▶ Selected excerpt:
Now I see the pattern, both lz4 and zstd are developed by same author. Well, at least his code is nicely organized and easy to learn.

Quote:

Originally Posted by Razor12911 (Post 465746)
PrinceGupta there is a reason ztool comes with external libraries, it’s for user to change them until he finds one that was used in a particular game.

OMG I kill you man, thats great! How come I did not know.. Time to do my games all over again :o.
EDIT: Well actually, thinking of it it may not be enough with lz4/zstd. I dont know how you coded it but in this case for example, default library would read block structure wrong even if compression match because of mentioned crc position which is part of the block, unless your tool is skipping it and can focus only on game data.
Still, it gave me an idea that one perhaps doesnt need to repack whole game archives with quickbms anymore, because depending on how your ztool works, maybe all I need is to modify library as I did here and ztool could function again. That would be great and would made ztool universal, then all you do is compile all lz4 versions and recycle them forever. But I would like to know more in detail how your tool work/read data exactly to understand, though its probably your secret so I am not going to ask.

▶ Dataset section:

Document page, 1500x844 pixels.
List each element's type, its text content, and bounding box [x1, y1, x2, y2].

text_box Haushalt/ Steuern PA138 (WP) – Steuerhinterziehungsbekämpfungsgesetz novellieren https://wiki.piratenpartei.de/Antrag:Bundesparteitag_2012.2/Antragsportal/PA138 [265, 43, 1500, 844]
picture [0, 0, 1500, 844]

▶ Required work:
1. Answer these questions about the forum excerpt:
(a) Which two compressors does the writer say are developed by the same author?
(b) Who wrote the quoted post, and what is its post number?
(c) Which tool does the writer suggest might no longer be needed for repacking whole game archives?
2. Output the part of the forum excerpt starting with "Now I see the" and going on through "a particular game.".
The lines after the forum excerpt are separate material.

▶ Task answers:
1.
(a) lz4 and zstd
(b) Razor12911, post 465746
(c) quickbms

2.
Now I see the pattern, both lz4 and zstd are developed by same author. Well, at least his code is nicely organized and easy to learn.

Quote:

Originally Posted by Razor12911 (Post 465746)
PrinceGupta there is a reason ztool comes with external libraries, it’s for user to change them until he finds one that was used in a particular game.